Everything is relative, and aversion to Trump has put George W. Bush’s action in a different light, and especially in relation to the black and brown population of the United States.
Perhaps it paved the way for change as early as the farewell to the White House in January 2009. Then the groundwork was laid for what was later perceived as a genuine friendship with, above all, Barack Obama’s wife, Michelle.
They were captured in a warm embrace during the opening of an African American museum in Washington DC in September 2016. She described him as “a wonderful man” and claimed that an agreement can be reached across partisan lines.
When Donald Trump has influenced on racism, and tempered by the atrocities of the white power movement, George W. Bush has struck hard. After the 2017 Charlottesville riots, he compared the idea of white supremacy to blasphemy against the American nation.
It is a well-known fact that Bush’s relatives have found it difficult to reconcile with his successor, Donald Trump. Brother Jeb Bush refused to cast his vote for the Republican candidate after losing to Trump in the primaries. Mother Barbara Bush accused Trump of saying terrible things. His wife, Laura Bush, wrote an open letter in the Washington Post describing the new US immigration policy as cruel and immoral.
George W. Bush did not He did not vote in the 2016 presidential election and, according to unconfirmed media reports, he will not vote in the 2020 election either. He has not attended the Republican convention in the last week, when a new hurricane approached the southern coast of the United States .
At the same time, it’s hard to avoid the fact that he has indirectly benefited from his successor – that Trump may be the best thing that could happen to George W Bush, insofar as he cares about his legacy as president.
When Bush left the White House in January 2009, only a third of voters thought he had done a good job. But after two years with Trump, 61 percent said in a CNN poll that they had a positive opinion of Bush. Above all, his reputation among Democratic voters had improved dramatically.
There are many signs that the pandemic and protests have intensified the trend. In early May, George W Bush went on to urge Americans to look beyond party lines and remain united in the fight against COVID-19. During the demonstrations that followed George Floyd’s death in a police operation in Minneapolis in late May, he issued a written statement that the United States must qualify its tragic failures and that it was shocking that so many black citizens were harassed and threatened. in your own country.

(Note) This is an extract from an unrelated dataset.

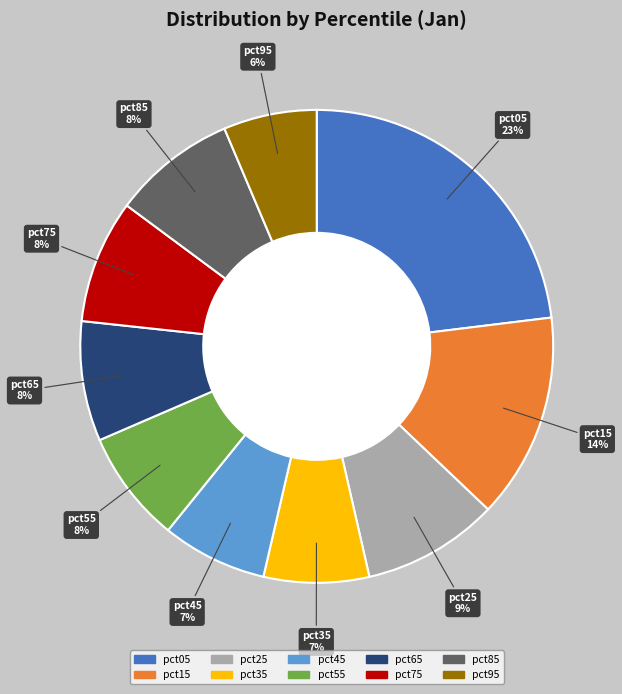

Combined, do pct15 and pct95 account for over 50%?

No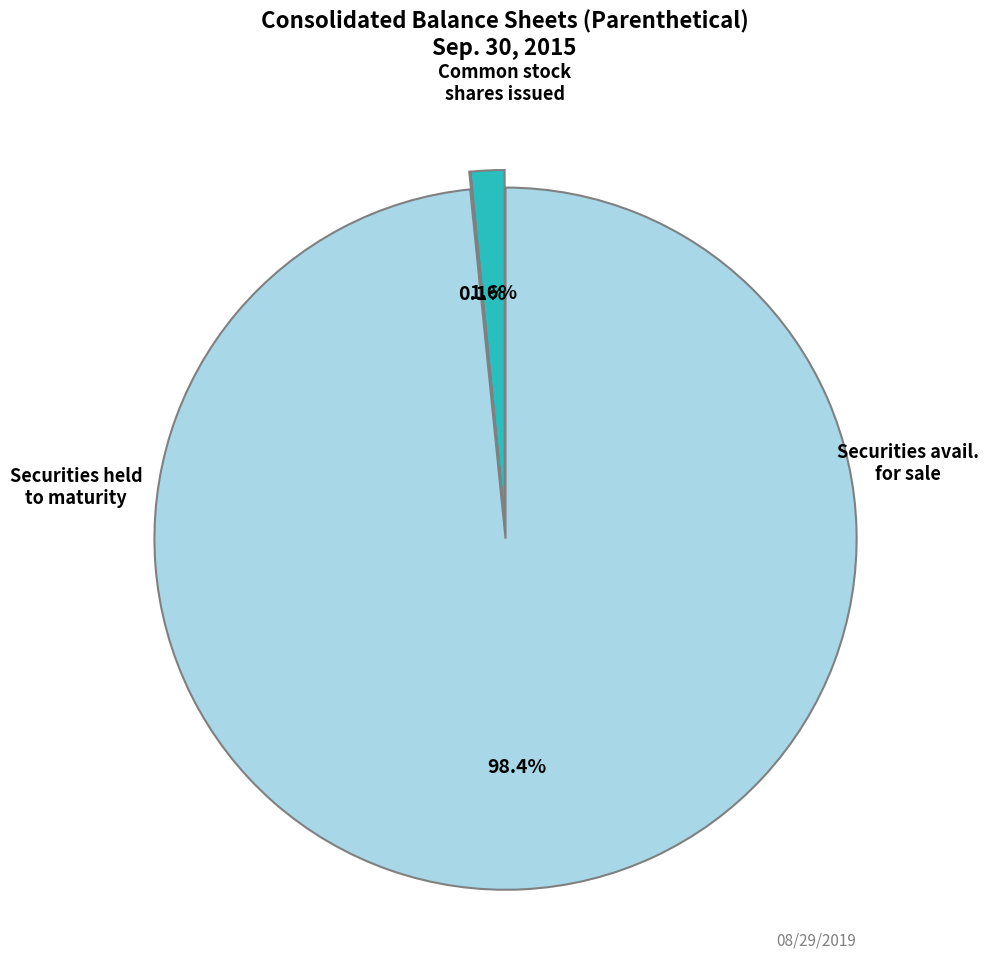

Is there any slice that represents more than half of the pie?

Yes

Some old critics are wondering now I wonder why they have begun to feel respect and admiration for a president of whom they were once so deeply critical. In a text in The Week in May, Damon Linker claimed that the contrast with Trump played an important role: it reminded him of how Bush condemned intolerance towards American Muslims after the 9/11 terrorist attacks, and how he fought AIDS in Africa instead of insisting. that the United States would go first in all situations.
Linker says he has come to realize what he took for granted, before Trump, that a president can “speak for and for the entire nation.”

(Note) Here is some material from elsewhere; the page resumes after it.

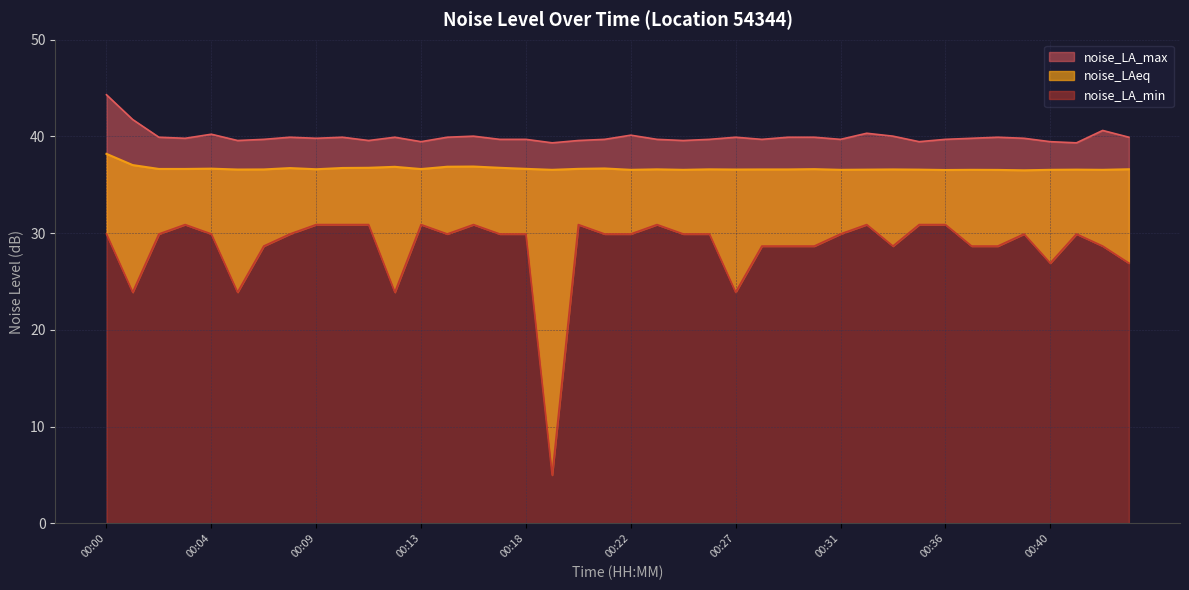

How many interior local peaks does the noise_LA_max series have?

10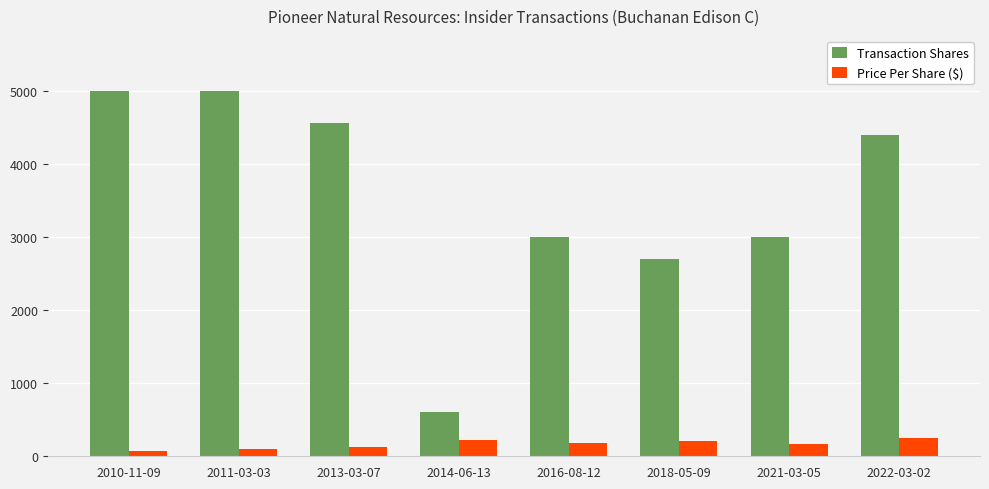

What is the total value across all series at 2013-03-07?

4683.0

But not everyone has been moved. Critics say the Bush administration paved the way for Trump, with lies about Iraq and a culture war for values at home. In a furious article in Teen Vogue, Sarah Souli argues that Bush’s invasion of Iraq can be seen as an expression of American racism, imperialism and colonialism, the core of everything that protests against the Black Lives Matter movement.
She thinks the media have a hard time distinguishing between exaltation and general emptiness, and that Bush may appear more presidential only because he cares so little about his job.
Maybe it’s too soon To tell how it goes Historian Jon Meacham has noted that it takes 25 to 30 years to evaluate the efforts of a US president. The final version of this text on the Bush legacy can be written to commemorate the 30th anniversary of the ravages of Hurricane Katrina, in August 2035.